- Your assignment
Bring together all lines of the material below that contain the string "Cervix".
(Source material begins)
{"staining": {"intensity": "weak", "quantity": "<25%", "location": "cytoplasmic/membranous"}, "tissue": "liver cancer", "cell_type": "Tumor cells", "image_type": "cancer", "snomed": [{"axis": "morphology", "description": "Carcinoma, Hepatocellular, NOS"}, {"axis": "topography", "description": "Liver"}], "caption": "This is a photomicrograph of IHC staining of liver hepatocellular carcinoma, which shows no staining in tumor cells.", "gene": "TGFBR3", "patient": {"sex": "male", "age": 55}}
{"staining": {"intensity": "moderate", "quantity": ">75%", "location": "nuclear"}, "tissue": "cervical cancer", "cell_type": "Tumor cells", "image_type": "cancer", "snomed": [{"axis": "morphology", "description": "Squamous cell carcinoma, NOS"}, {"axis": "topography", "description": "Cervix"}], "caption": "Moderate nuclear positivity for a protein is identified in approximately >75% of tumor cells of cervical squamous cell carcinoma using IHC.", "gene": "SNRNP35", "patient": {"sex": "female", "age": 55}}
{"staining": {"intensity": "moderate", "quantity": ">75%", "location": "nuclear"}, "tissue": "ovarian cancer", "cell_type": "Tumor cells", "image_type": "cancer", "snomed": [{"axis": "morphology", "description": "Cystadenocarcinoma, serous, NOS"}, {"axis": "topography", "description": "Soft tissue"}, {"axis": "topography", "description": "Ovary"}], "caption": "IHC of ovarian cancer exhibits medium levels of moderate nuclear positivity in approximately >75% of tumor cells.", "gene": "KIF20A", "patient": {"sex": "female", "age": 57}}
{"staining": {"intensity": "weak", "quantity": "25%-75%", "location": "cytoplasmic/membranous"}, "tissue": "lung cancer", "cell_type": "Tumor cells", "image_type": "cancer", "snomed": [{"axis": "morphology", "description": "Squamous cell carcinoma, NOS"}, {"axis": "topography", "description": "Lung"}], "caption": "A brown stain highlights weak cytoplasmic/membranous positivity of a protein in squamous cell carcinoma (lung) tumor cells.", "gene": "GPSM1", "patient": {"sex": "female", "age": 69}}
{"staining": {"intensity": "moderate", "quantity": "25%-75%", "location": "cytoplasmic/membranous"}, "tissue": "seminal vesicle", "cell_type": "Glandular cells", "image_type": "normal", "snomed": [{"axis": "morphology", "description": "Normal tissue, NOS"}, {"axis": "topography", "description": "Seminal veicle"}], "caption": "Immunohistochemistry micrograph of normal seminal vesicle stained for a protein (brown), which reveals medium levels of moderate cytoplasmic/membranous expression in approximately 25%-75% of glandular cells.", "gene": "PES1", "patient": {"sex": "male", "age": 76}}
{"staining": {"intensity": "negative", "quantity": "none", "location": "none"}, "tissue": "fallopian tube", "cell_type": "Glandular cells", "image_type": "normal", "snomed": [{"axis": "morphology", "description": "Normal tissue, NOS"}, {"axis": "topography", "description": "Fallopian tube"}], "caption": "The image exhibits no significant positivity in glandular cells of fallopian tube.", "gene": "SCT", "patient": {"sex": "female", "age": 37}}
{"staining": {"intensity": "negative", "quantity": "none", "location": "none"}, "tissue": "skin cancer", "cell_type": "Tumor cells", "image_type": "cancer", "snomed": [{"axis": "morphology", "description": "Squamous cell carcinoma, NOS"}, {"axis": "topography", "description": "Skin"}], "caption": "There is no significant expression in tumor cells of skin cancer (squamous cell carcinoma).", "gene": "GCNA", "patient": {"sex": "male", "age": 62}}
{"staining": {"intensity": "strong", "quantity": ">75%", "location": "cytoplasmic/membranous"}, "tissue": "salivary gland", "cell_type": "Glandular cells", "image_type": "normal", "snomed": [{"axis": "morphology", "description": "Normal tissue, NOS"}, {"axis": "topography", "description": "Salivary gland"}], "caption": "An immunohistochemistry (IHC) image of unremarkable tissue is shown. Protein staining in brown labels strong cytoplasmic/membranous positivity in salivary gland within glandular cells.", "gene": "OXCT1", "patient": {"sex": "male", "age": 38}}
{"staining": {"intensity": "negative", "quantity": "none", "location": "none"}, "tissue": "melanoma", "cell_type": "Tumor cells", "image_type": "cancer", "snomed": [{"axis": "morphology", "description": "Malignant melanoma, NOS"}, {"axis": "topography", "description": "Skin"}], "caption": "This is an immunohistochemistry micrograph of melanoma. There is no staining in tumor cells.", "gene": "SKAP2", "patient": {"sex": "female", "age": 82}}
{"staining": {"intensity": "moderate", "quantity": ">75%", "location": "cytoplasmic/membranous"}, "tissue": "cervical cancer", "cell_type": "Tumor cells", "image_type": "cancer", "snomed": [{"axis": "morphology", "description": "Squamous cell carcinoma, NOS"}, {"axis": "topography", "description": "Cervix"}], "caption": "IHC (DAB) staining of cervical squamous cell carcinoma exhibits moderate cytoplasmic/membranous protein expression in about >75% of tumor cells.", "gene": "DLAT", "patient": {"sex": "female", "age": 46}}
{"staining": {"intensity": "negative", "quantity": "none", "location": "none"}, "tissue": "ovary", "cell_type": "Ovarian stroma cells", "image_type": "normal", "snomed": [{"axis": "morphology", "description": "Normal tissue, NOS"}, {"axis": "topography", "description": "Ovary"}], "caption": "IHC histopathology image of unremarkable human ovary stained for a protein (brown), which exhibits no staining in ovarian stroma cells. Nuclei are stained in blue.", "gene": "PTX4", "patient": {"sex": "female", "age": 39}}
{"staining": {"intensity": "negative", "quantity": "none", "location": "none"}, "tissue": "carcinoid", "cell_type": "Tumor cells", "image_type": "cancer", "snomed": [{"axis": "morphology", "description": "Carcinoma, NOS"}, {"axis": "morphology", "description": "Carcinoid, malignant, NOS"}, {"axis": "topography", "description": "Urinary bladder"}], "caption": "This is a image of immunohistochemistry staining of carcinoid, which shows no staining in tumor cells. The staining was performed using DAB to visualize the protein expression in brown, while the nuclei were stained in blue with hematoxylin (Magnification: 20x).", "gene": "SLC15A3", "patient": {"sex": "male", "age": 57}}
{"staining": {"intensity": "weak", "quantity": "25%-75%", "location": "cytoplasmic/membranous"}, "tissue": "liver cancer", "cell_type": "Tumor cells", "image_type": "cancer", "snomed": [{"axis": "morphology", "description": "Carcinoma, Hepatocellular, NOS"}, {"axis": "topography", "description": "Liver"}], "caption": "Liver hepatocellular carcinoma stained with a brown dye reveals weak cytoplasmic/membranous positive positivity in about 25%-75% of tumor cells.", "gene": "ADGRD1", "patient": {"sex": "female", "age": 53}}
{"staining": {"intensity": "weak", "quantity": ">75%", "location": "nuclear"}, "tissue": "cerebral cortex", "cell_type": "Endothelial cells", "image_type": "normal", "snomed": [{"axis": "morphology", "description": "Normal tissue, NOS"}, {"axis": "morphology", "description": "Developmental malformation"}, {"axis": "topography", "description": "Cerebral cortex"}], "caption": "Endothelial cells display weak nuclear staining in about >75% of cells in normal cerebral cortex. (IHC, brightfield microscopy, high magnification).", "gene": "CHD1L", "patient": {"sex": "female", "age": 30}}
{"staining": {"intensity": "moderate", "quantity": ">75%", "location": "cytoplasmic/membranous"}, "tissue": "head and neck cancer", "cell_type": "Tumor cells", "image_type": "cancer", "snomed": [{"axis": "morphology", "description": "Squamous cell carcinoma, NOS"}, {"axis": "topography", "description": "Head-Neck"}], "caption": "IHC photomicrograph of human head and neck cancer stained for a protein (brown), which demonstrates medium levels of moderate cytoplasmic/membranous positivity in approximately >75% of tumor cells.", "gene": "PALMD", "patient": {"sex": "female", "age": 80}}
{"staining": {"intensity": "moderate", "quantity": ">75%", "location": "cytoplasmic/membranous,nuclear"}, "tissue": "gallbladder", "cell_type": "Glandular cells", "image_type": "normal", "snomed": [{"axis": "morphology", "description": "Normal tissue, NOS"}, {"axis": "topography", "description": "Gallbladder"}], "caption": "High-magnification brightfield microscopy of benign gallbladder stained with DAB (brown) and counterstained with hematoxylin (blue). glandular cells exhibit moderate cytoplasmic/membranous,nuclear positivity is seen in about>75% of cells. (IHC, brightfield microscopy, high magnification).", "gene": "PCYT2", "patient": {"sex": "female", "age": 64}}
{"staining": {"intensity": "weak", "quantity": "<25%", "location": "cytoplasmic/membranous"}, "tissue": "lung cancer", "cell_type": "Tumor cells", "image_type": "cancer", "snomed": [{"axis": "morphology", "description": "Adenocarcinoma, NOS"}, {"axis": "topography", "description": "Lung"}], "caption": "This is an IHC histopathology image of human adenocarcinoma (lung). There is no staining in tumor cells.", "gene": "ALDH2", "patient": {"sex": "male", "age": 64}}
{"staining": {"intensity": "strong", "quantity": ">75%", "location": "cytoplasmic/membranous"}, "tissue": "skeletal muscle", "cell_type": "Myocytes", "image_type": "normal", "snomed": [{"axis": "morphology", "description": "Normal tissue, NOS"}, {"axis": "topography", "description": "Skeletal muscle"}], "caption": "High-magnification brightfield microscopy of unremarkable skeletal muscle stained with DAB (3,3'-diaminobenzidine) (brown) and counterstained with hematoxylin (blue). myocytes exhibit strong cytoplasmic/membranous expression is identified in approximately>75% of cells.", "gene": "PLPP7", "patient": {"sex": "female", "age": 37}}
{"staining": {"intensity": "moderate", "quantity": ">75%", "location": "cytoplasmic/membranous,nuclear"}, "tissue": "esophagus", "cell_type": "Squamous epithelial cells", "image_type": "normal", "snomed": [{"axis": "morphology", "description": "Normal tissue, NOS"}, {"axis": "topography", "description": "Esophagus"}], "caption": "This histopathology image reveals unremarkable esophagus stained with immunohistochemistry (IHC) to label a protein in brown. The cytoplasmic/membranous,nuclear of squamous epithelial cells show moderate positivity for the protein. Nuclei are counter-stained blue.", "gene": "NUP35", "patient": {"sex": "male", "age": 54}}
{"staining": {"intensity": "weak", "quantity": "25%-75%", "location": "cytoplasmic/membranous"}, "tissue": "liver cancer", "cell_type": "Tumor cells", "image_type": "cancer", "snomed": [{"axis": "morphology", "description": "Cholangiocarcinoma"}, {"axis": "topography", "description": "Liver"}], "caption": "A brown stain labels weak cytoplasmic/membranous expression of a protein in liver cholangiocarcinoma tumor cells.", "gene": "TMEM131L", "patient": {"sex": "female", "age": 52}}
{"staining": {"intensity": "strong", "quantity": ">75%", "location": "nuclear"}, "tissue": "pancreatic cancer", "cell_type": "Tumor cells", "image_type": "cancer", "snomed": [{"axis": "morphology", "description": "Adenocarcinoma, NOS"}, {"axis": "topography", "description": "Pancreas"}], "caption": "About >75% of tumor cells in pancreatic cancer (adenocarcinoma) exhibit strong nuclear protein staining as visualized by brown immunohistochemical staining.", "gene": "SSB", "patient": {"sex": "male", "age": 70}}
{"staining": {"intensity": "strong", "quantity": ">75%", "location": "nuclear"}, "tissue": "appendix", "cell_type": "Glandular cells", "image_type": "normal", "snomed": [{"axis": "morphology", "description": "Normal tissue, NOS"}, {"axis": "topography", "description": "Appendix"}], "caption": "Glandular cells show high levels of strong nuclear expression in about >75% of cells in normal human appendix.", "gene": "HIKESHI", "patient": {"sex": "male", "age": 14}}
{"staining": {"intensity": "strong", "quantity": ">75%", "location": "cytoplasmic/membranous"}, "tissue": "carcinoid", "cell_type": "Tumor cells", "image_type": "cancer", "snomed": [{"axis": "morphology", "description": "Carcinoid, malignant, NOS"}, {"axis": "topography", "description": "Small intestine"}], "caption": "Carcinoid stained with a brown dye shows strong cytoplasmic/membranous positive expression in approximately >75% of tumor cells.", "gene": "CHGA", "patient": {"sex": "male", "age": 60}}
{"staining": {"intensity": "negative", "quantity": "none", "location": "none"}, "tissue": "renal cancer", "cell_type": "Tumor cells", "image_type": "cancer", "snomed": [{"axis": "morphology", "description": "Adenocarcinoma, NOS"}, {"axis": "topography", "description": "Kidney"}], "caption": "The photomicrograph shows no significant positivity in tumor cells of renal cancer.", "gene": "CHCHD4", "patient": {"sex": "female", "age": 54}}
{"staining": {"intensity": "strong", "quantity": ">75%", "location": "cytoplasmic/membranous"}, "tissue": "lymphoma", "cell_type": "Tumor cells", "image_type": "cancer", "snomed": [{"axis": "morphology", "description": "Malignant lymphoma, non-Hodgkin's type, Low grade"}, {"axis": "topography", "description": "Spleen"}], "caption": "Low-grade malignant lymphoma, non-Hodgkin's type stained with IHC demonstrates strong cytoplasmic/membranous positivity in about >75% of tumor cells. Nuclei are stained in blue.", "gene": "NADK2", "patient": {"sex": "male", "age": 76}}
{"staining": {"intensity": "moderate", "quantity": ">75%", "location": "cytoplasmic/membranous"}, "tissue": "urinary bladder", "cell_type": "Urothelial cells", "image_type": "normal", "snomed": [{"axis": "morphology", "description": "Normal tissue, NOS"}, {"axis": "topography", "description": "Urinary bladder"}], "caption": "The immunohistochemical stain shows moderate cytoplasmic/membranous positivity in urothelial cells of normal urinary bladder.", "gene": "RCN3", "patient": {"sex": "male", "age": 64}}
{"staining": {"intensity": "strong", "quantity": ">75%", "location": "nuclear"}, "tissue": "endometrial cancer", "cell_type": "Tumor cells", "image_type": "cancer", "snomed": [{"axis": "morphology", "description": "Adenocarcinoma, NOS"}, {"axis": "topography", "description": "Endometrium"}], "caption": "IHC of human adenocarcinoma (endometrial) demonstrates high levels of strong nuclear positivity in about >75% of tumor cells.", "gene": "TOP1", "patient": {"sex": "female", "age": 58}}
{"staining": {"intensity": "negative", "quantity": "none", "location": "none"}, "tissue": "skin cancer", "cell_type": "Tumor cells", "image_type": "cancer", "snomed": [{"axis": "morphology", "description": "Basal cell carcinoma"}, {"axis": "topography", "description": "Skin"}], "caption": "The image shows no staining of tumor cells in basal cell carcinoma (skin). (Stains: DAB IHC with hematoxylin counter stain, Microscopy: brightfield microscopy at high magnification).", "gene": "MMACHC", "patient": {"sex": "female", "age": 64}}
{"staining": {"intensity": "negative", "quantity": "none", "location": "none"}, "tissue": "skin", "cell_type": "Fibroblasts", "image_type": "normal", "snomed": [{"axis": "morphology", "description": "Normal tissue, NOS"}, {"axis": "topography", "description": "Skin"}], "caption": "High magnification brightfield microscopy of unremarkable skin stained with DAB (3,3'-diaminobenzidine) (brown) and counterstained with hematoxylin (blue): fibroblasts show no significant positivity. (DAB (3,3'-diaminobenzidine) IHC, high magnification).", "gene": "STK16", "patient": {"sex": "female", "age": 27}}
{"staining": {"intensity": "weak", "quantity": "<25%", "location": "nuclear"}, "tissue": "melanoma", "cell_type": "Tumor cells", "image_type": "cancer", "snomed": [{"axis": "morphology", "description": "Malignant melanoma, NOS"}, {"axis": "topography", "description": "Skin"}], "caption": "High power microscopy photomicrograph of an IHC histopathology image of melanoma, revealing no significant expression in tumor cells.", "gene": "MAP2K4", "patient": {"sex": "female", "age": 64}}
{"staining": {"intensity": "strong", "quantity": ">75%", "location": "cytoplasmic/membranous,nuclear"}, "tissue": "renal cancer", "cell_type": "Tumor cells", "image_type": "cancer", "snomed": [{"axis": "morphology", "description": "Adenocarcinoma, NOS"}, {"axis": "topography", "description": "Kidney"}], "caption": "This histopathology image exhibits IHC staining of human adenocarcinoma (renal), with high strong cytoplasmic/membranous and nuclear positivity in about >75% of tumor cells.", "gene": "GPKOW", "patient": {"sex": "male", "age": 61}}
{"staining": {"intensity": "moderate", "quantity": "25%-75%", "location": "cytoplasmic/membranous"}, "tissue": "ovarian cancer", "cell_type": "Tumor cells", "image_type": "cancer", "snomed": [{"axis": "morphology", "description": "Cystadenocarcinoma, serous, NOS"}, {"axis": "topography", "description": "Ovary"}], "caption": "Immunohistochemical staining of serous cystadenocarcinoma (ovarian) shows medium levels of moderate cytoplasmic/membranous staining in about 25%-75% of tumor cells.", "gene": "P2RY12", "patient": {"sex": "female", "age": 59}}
(Source material ends)
- Exercise output
{"staining": {"intensity": "moderate", "quantity": ">75%", "location": "nuclear"}, "tissue": "cervical cancer", "cell_type": "Tumor cells", "image_type": "cancer", "snomed": [{"axis": "morphology", "description": "Squamous cell carcinoma, NOS"}, {"axis": "topography", "description": "Cervix"}], "caption": "Moderate nuclear positivity for a protein is identified in approximately >75% of tumor cells of cervical squamous cell carcinoma using IHC.", "gene": "SNRNP35", "patient": {"sex": "female", "age": 55}}
{"staining": {"intensity": "moderate", "quantity": ">75%", "location": "cytoplasmic/membranous"}, "tissue": "cervical cancer", "cell_type": "Tumor cells", "image_type": "cancer", "snomed": [{"axis": "morphology", "description": "Squamous cell carcinoma, NOS"}, {"axis": "topography", "description": "Cervix"}], "caption": "IHC (DAB) staining of cervical squamous cell carcinoma exhibits moderate cytoplasmic/membranous protein expression in about >75% of tumor cells.", "gene": "DLAT", "patient": {"sex": "female", "age": 46}}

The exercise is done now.